* EXERCISE
Please count how many of the lines below contain the word "What", and reply with only the number.

[Dataset entries]
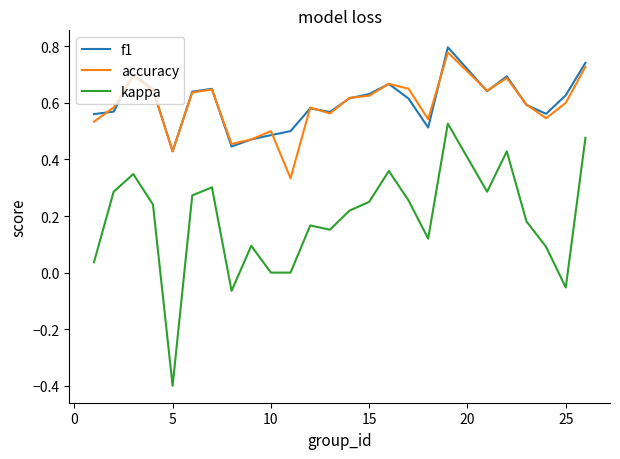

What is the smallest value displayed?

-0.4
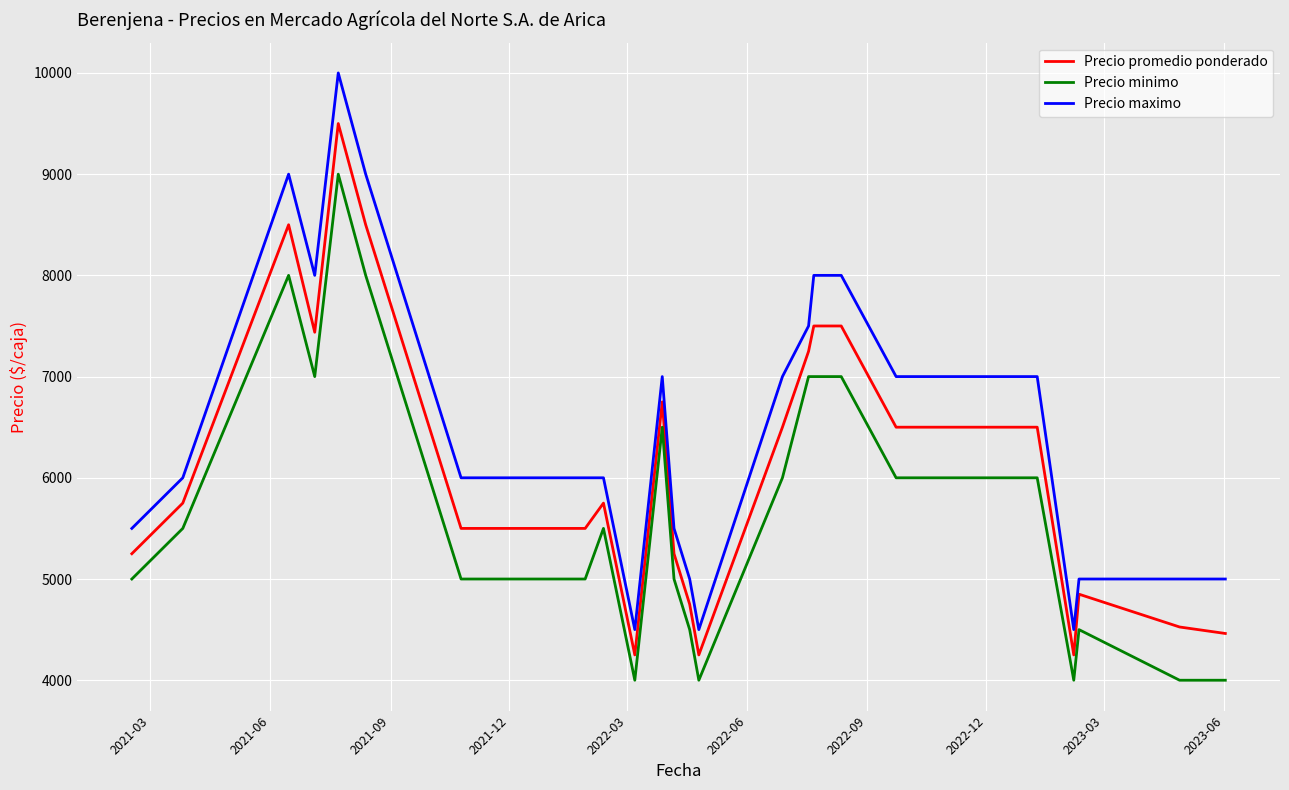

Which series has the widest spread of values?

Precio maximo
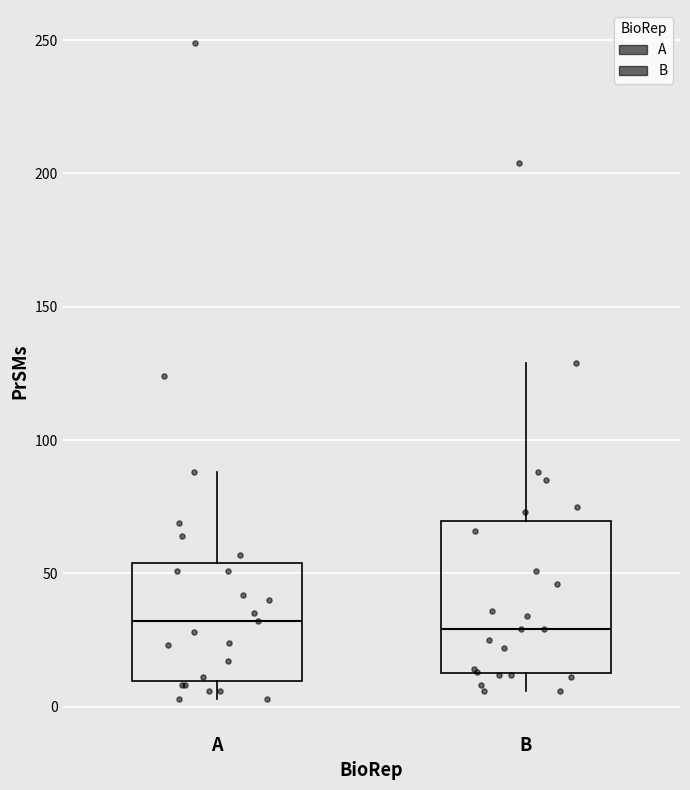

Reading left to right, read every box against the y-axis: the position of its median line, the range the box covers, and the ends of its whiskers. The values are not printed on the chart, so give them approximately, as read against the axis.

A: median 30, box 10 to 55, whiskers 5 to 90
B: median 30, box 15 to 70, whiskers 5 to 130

* EXERCISE ANSWER
1